AdvisoryAudited by Static analysis on Apr 30, 2026.

Overview

No suspicious patterns detected.

Findings (0)

Artifact-based informational review of SKILL.md, metadata, install specs, static scan signals, and capability signals. ClawScan does not execute the skill or run runtime probes.

NoteHigh Confidence

ASI02: Tool Misuse and Exploitation

What this means

A chosen audio file is handed to the local backend, and an output path can be created or overwritten by the synthesis command.

Why it was flagged

The client reads a provided audio file for transcription and writes synthesized audio to a provided output path.

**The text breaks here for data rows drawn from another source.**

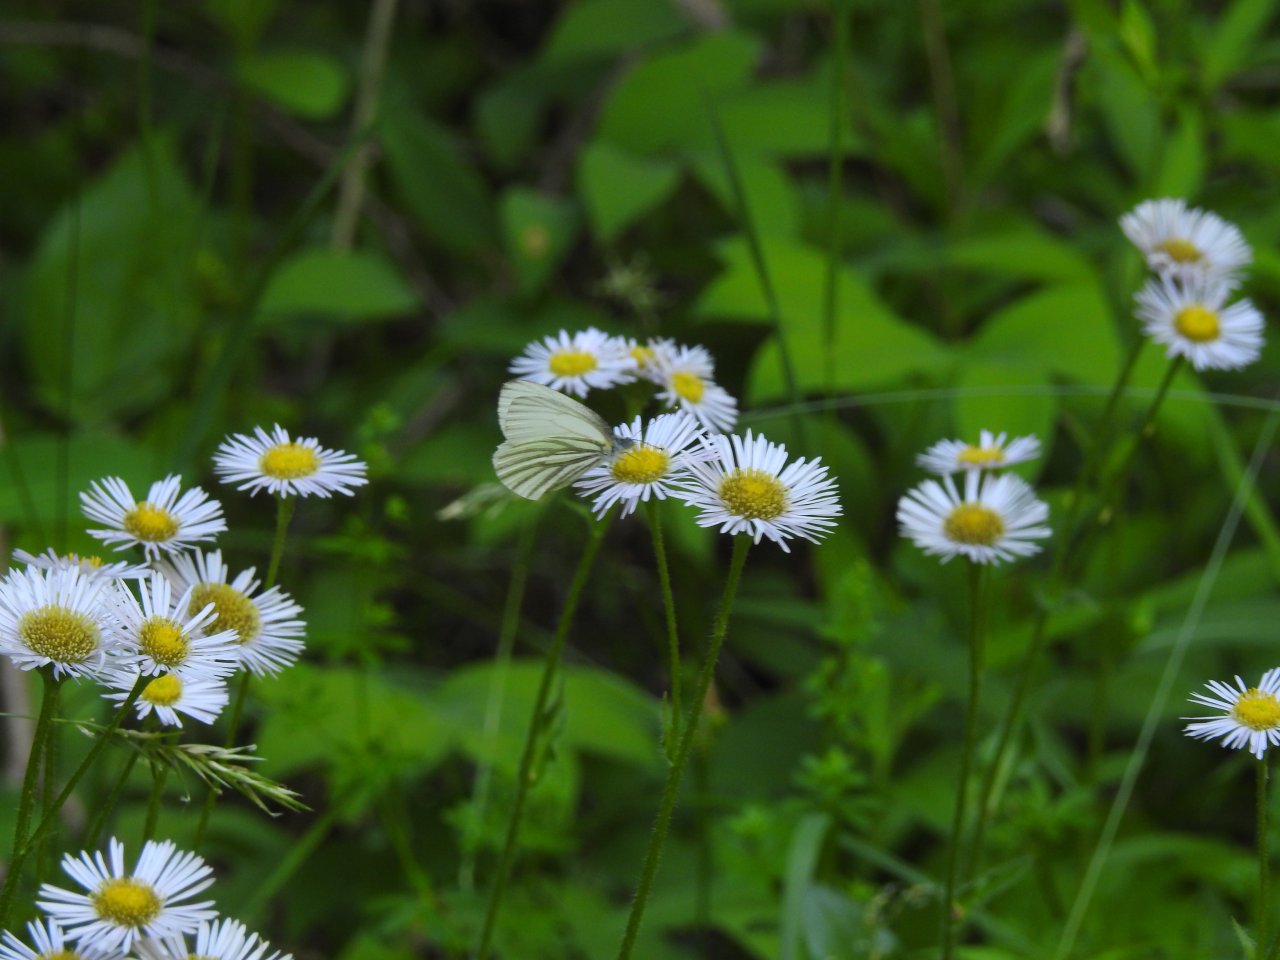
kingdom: Animalia
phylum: Arthropoda
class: Insecta
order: Lepidoptera
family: Pieridae
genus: Pieris
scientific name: Pieris oleracea
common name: Mustard White
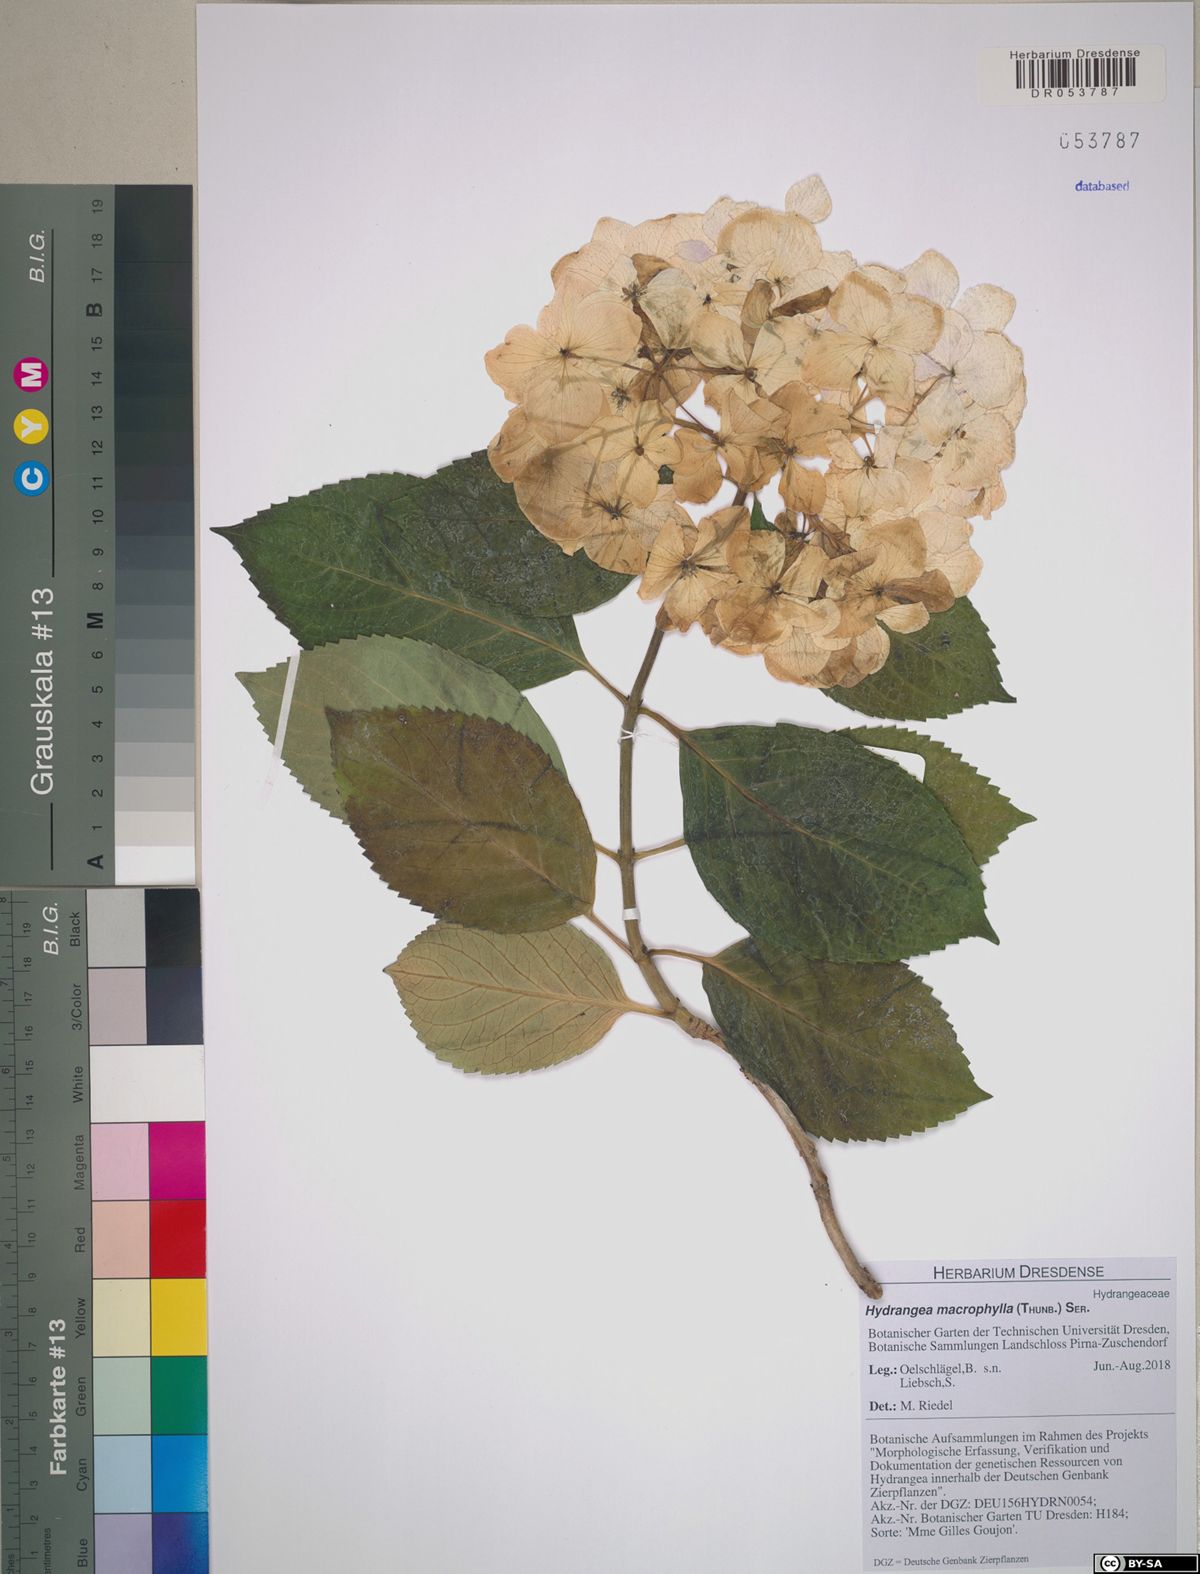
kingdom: Plantae
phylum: Tracheophyta
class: Magnoliopsida
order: Cornales
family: Hydrangeaceae
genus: Hydrangea
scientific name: Hydrangea macrophylla
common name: Hydrangea
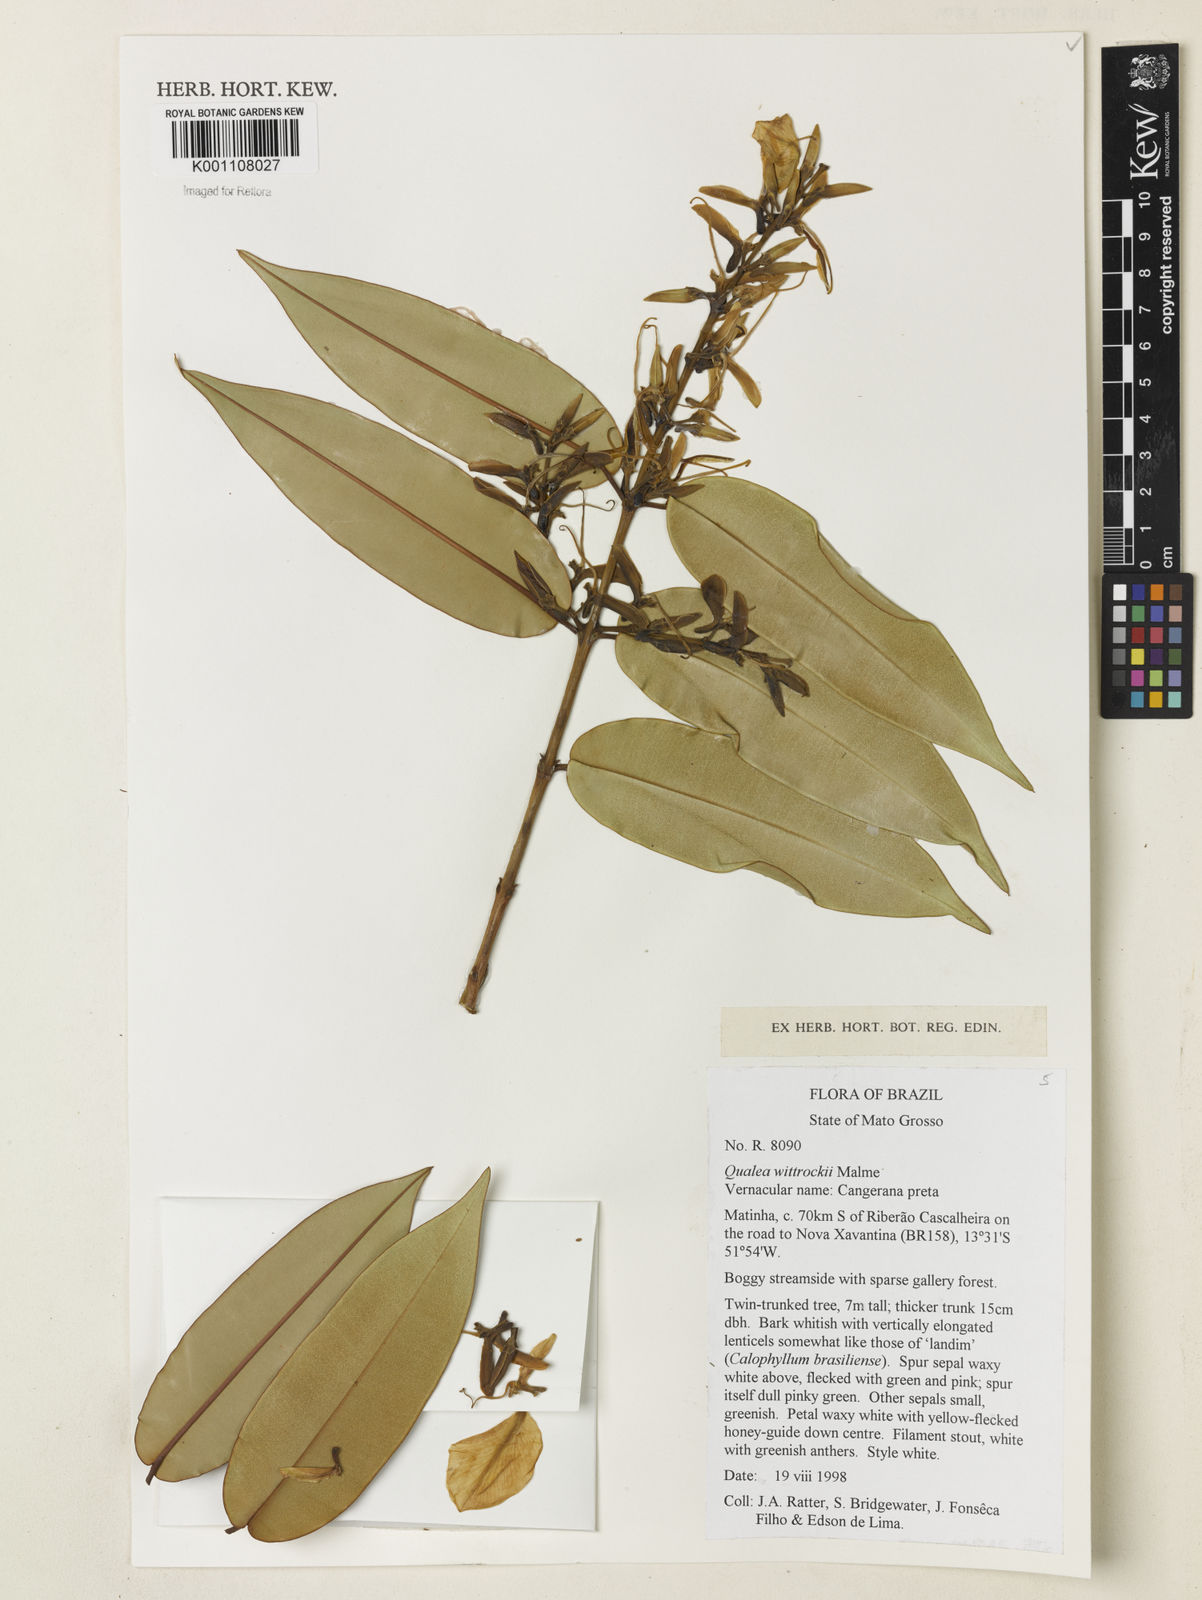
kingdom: Plantae
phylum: Tracheophyta
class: Magnoliopsida
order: Myrtales
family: Vochysiaceae
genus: Ruizterania
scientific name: Ruizterania wittrockii
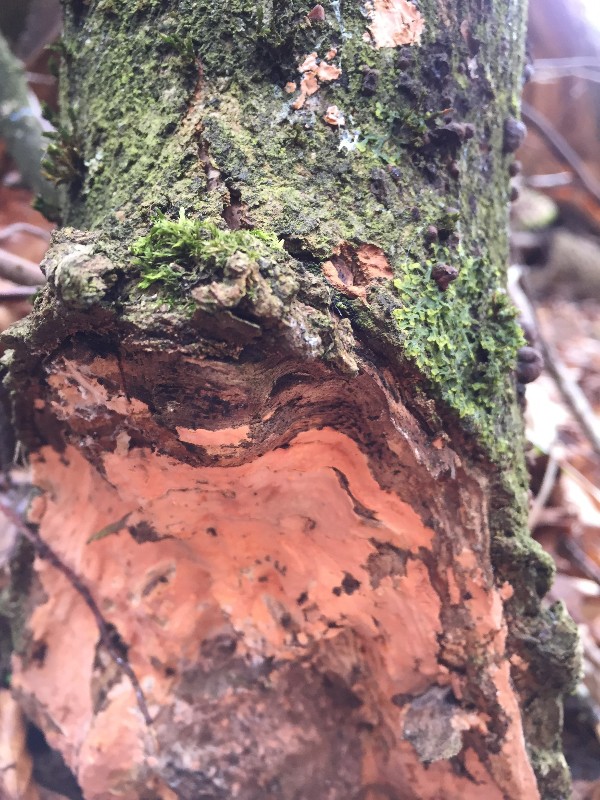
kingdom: Fungi
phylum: Basidiomycota
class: Agaricomycetes
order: Russulales
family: Peniophoraceae
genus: Peniophora
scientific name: Peniophora incarnata
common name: laksefarvet voksskind
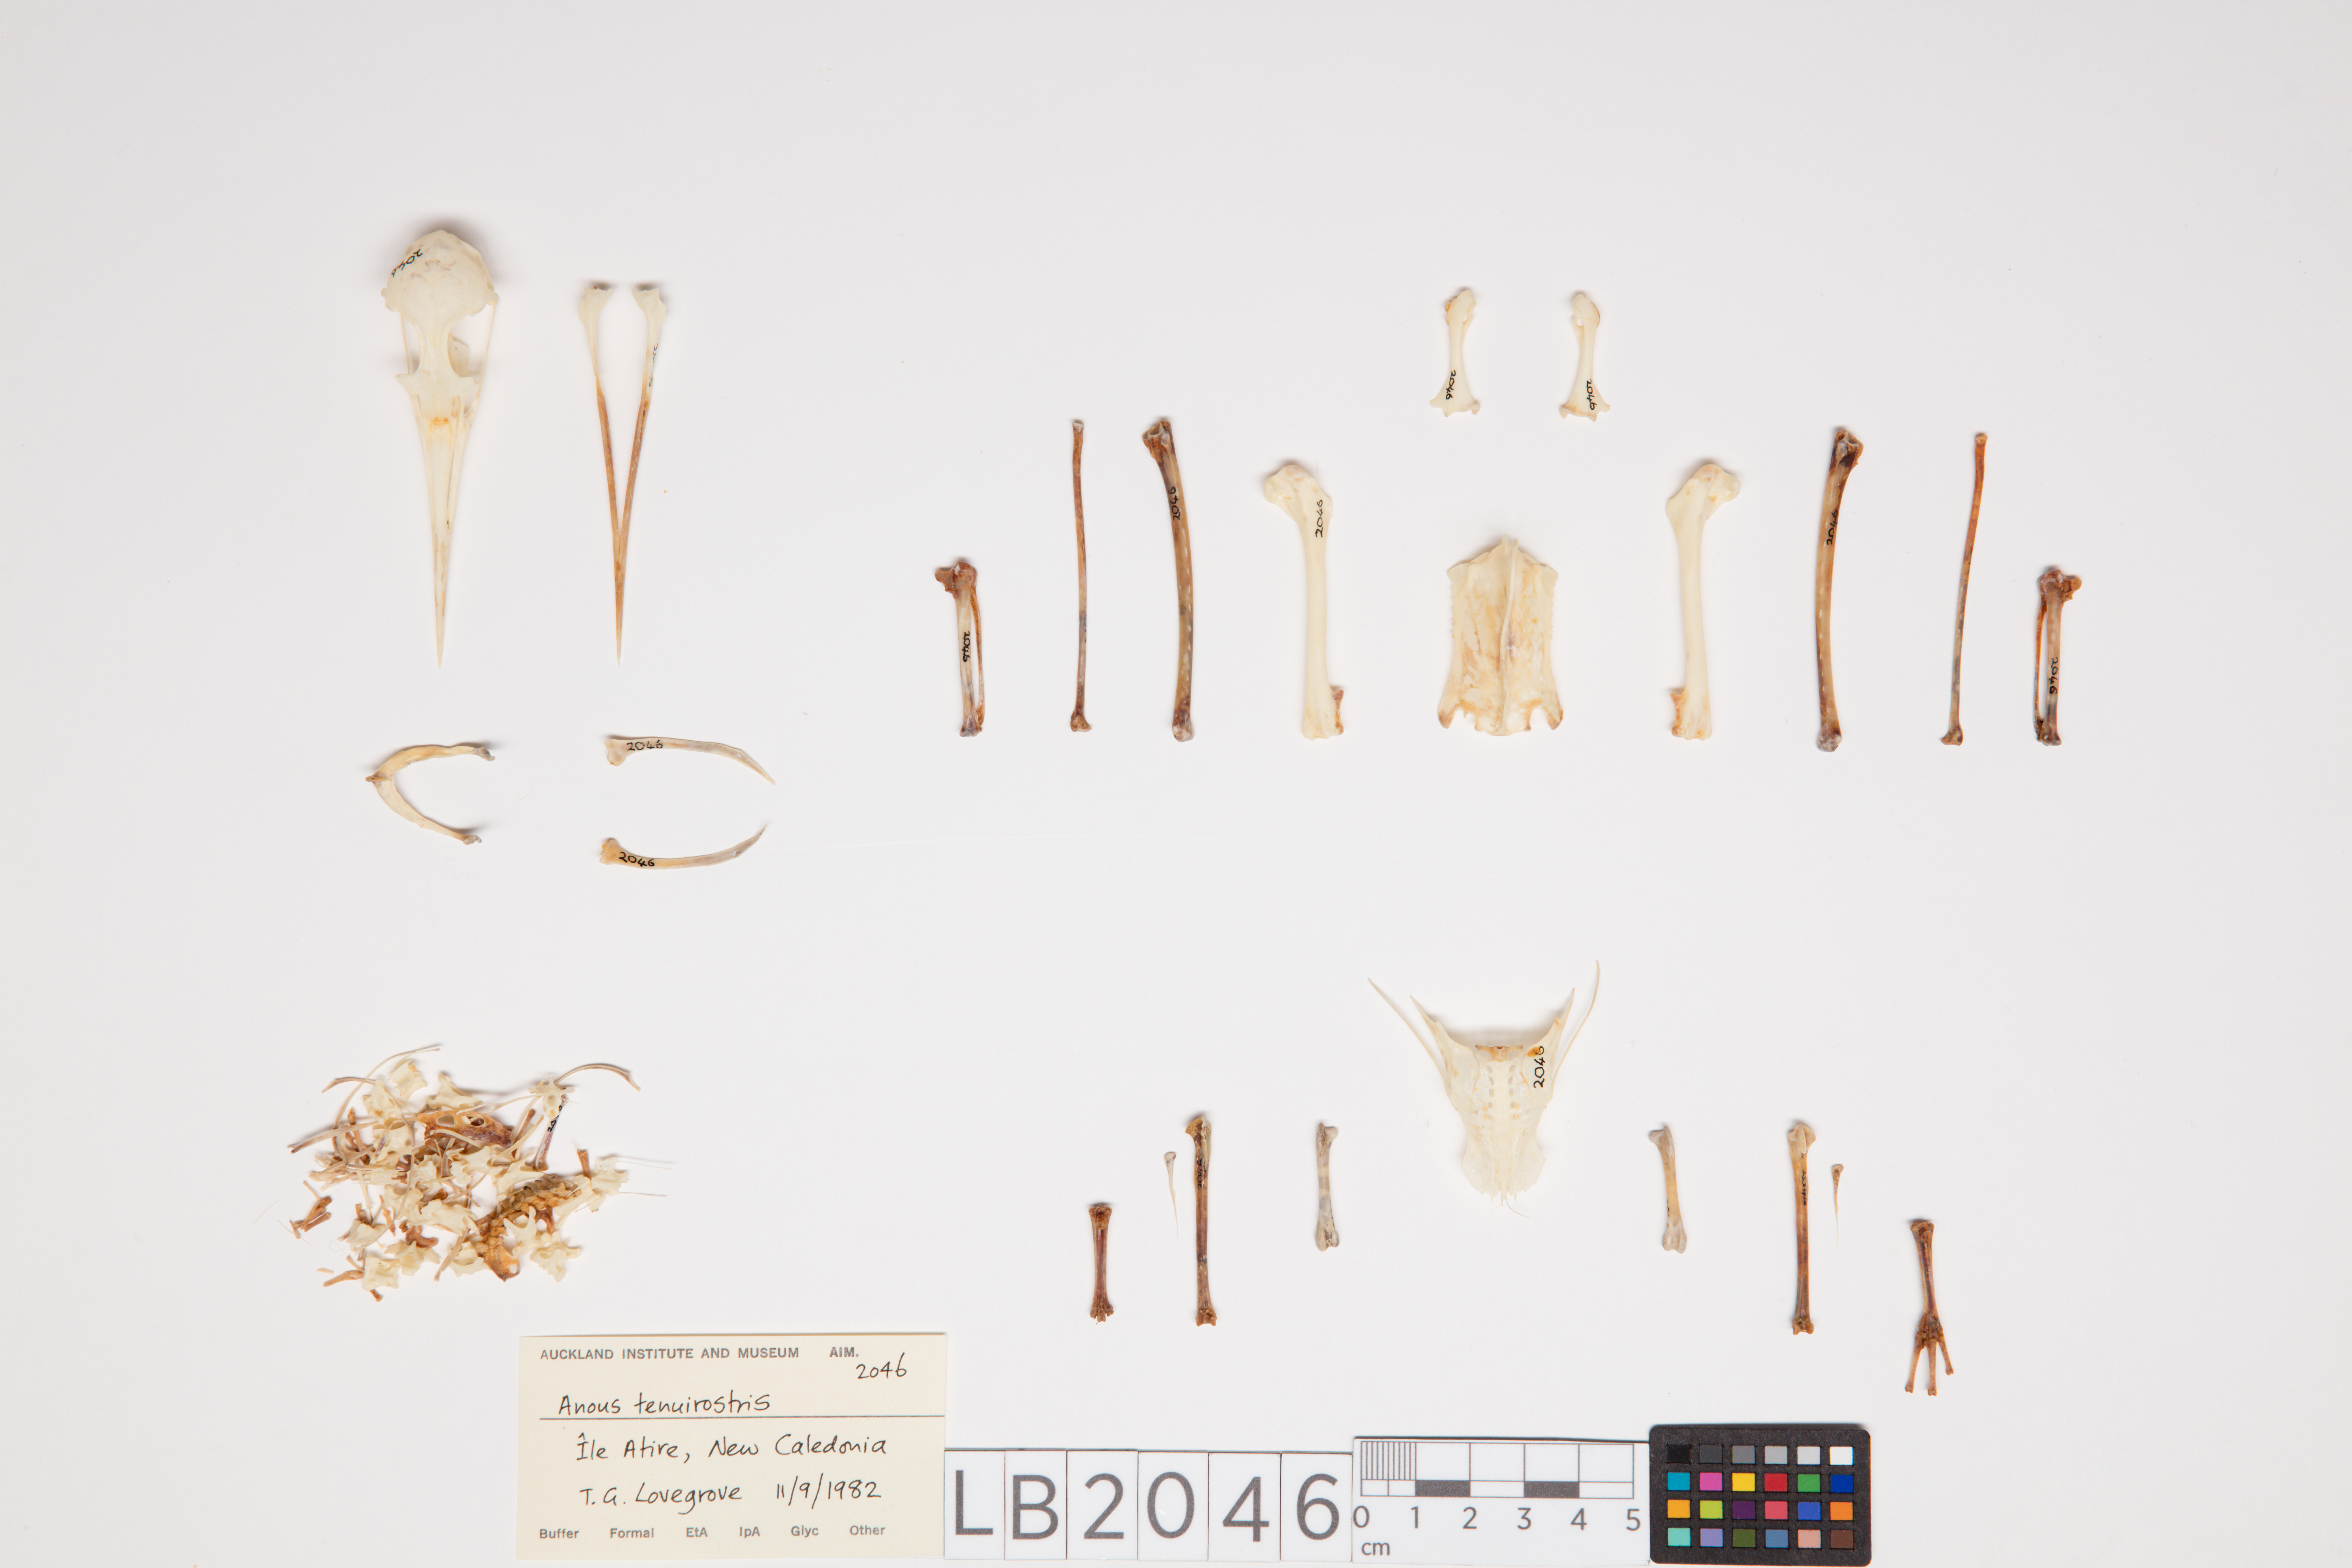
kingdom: Animalia
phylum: Chordata
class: Aves
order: Charadriiformes
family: Laridae
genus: Anous
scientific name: Anous minutus
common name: Black noddy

This is expected for the skill, but users should ensure only intended files and output locations are used.

Skill content

with open(filename, 'rb') as f: data += f.read() ... with open(output_file, 'wb') as f:

Recommendation

Use explicit, non-sensitive audio inputs and safe output paths; avoid pointing the output at existing important files.

NoteMedium Confidence

ASI04: Agentic Supply Chain Vulnerabilities

What this means

The skill’s safety depends partly on the backend service running on localhost:8000, not just on the packaged client script.

Why it was flagged

The skill is client-only and relies on a separately managed backend and repository docs outside the included package. That dependency is disclosed, but the backend is part of the trust decision.

Skill content

Requires a running backend API at `http://localhost:8000`. Backend setup instructions are in this repository: - `README.md` - `walkthrough.md` - `DOCKER_README.md`

Recommendation

Install and run the backend only from a trusted source, review its setup instructions, and avoid running an unexpected service on localhost:8000.

NoteMedium Confidence

ASI07: Insecure Inter-Agent Communication

What this means

Text sent for speech generation may be handled beyond the local machine by AWS Polly through the backend.

Why it was flagged

The skill discloses that text-to-speech uses AWS Polly via the backend. That is purpose-aligned, but synthesis text may be processed by an external provider depending on backend configuration.

Skill content

It uses **local Whisper** for Speech-to-Text transcription and **AWS Polly** for Text-to-Speech generation.

Recommendation

Do not synthesize highly sensitive text unless you are comfortable with the backend and AWS Polly handling it.